= Beginning of Section =

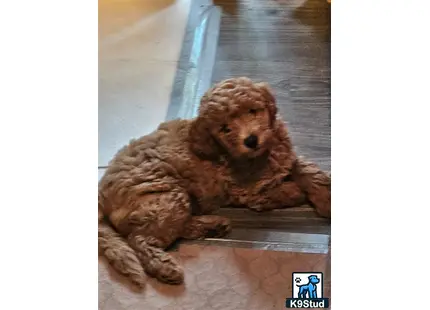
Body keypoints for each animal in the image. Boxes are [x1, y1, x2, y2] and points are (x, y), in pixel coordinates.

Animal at [99, 76, 330, 286]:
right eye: (225, 128)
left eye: (252, 111)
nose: (251, 140)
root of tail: (101, 191)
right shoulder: (246, 190)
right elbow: (278, 190)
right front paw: (295, 190)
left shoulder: (285, 156)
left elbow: (307, 169)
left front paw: (325, 197)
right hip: (165, 196)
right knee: (141, 239)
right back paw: (166, 267)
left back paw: (213, 225)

= End of Section =

# [Goal of the exercise]
Please return the lines above exactly, with the pictures omitted.

# [Response]
Body keypoints for each animal in the image. Boxes are [x1, y1, x2, y2] and points are (x, y), in pixel coordinates.

Animal at [99, 76, 330, 286]:
right eye: (225, 128)
left eye: (252, 111)
nose: (251, 140)
root of tail: (101, 191)
right shoulder: (246, 190)
right elbow: (278, 190)
right front paw: (295, 190)
left shoulder: (285, 156)
left elbow: (307, 169)
left front paw: (325, 197)
right hip: (165, 196)
right knee: (141, 239)
right back paw: (166, 267)
left back paw: (213, 225)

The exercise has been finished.